After supper we migrated to the living room for coffee. Julia offered me a cigarette when she lit up and seemed faintly disappointed that I didn’t join her. Her mother excused herself after a little while. Julia promptly got up, went to a small sidebar I hadn’t noticed, and poured a couple of cognacs for us. I asked her what she did for a living.
“I’m in the finance department of a large bank up in Atlanta,” she said. “Investments, putting commercial deals together. That sort of thing.”
“The only thing I know about finance is that it went off the rails in 1929,” I said. I remembered the pay cut the Army and the Navy took in the mid-1930s as a result of the Depression that followed.
She nodded. “It’s making its way back,” she said. “Especially in Atlanta. That city is going to boom one day, and I wanted to be in place when it does.”
“Are there that many women in finance?” I asked.
“There are now,” she said. “Well, not very many, but more than none. The war did wonders for women’s opportuniti
es in business. It’ll be interesting to see what happens when all those men come back home.”
“You think women will be pushed out?”
“I think that the competition is going to be really fierce,” she said. “That’s why I plan to start my own company this year. It’ll depend on how many clients I can poach from the bank when I leave, but I want to have it in place when everybody starts looking for work. How about you? What are you going to do once this horrible war ends?”

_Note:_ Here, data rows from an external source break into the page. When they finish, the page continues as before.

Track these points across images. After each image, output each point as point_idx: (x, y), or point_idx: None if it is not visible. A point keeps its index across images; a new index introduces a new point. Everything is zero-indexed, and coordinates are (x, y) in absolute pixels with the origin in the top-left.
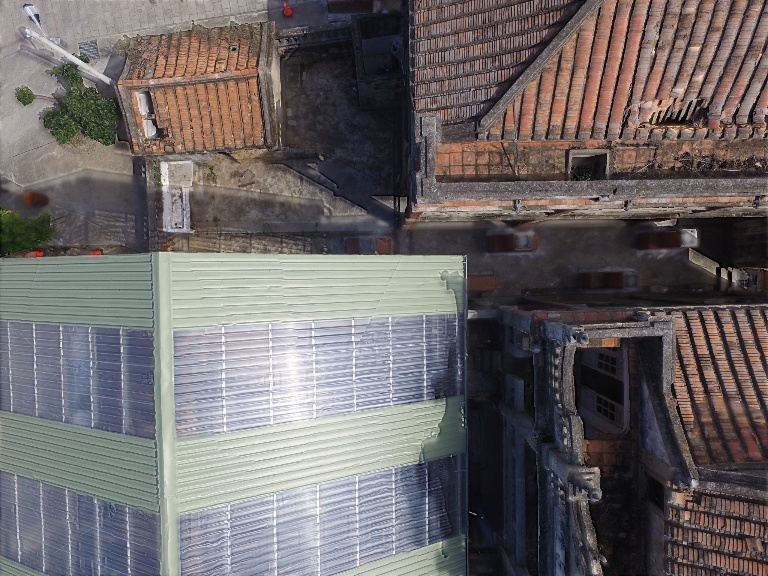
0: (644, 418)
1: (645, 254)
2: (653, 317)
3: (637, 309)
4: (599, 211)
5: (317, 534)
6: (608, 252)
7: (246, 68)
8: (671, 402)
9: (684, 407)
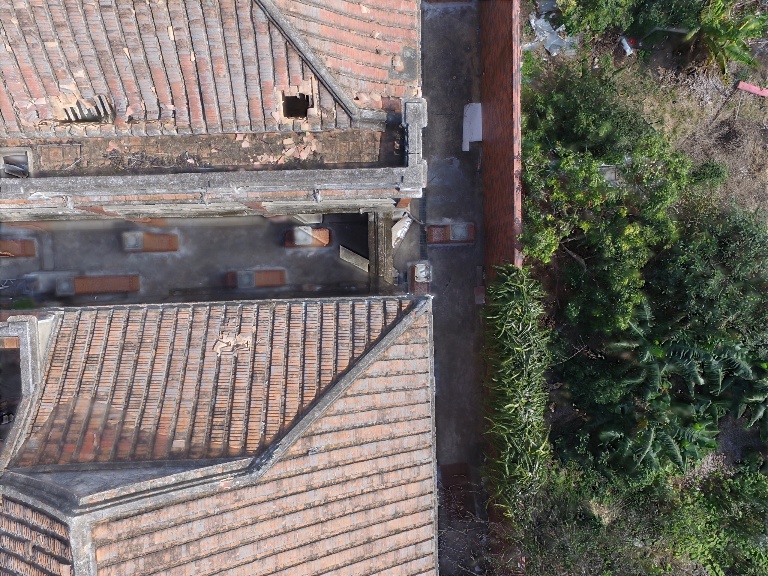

“Damned if I know,” I said. “Actually, I’ve been medically retired, so I’m really out of the Navy now. They say I’m physically unfit for active duty after Okinawa.”
She nodded. “What will you do for money, then?” she asked.
The financier, I thought, getting right to the point. “I’ve got almost four years of paychecks saved up,” I said. “I’m not married, so I just banked it. I’ll be okay for a while, I think.”
“That’s good, because unemployment is going to go through the roof after the war. The economy’s going to contract hard until the politicians get another war going somewhere. Europe is devastated. That’s going to take a decade to fix, and somehow we’re going to have to find a way to get the Germans back to work. They’re the only ones who really do work over there, you know.”
“Sounds like interesting times ahead,” I said. “I may just sit them out.”
She gave me a strange look, seemed to make some kind of decision, finished her cigarette and her cognac, and then looked at her watch. “I’ve got to get up early tomorrow and get back to the city,” she said. “But right now I’d like you to meet someone. I’ll be right back.”
I sat back in my comfortable chair and looked around the parlor, with its twelve-foot-high molded ceilings, real if slightly shabby wallpaper, and furnishings from what looked like the 1880s if not earlier. What do they do way out here in the sticks, I wondered. There’d been crops in the fields, but who was tending to the farm if all the men were gone?